**Material shown**
+ + + + +

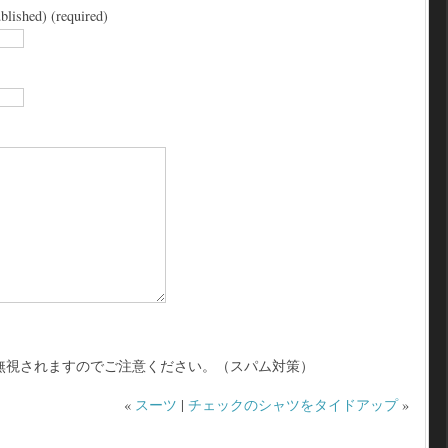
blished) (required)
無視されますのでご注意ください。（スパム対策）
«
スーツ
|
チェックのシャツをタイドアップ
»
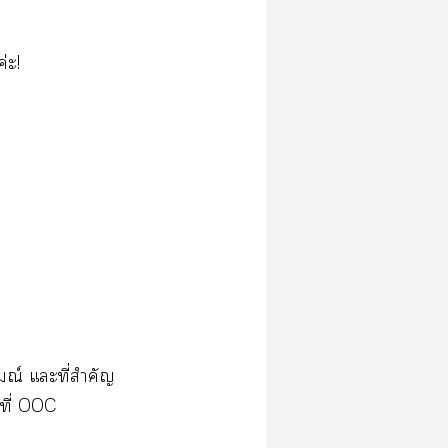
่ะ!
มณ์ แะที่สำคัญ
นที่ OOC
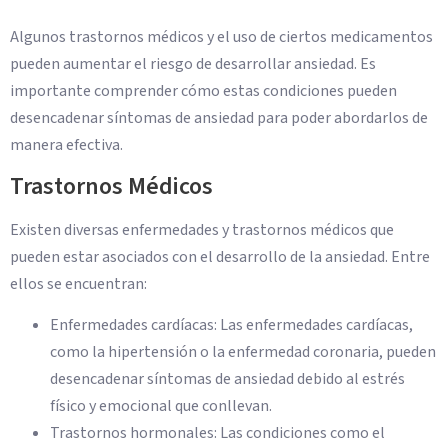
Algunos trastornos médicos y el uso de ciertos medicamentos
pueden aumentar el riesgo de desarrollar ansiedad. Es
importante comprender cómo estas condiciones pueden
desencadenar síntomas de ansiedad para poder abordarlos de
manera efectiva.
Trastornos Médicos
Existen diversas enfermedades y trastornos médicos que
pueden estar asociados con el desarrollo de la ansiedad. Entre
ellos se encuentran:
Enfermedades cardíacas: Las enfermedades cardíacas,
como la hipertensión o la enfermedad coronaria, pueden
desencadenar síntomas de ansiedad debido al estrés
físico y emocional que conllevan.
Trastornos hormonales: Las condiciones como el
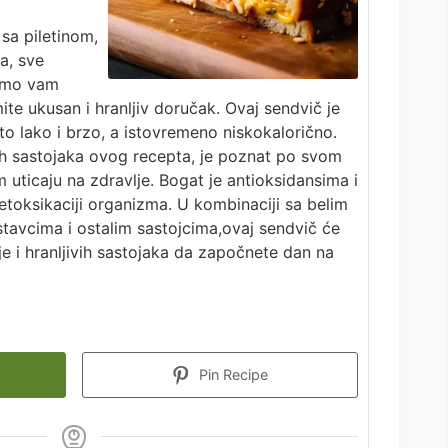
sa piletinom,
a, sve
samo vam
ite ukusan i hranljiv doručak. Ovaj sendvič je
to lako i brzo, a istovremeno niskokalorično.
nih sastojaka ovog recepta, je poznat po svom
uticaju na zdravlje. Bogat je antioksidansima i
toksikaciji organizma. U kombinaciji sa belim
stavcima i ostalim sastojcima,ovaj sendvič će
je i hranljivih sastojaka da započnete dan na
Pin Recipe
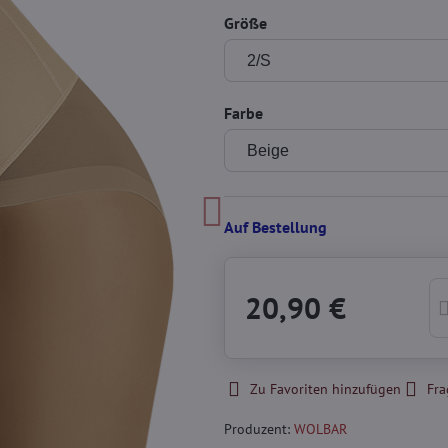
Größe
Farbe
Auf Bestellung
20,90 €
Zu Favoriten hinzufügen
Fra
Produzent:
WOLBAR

+ + + + +

**Problem description**
An exact reproduction of the lines from the line containing "uticaju na zdravlje." through the end of the listing above is needed; pictures stay out.

**Result of this exercise**
uticaju na zdravlje. Bogat je antioksidansima i
toksikaciji organizma. U kombinaciji sa belim
stavcima i ostalim sastojcima,ovaj sendvič će
je i hranljivih sastojaka da započnete dan na
Pin Recipe
Größe
Farbe
Auf Bestellung
20,90 €
Zu Favoriten hinzufügen
Fra
Produzent:
WOLBAR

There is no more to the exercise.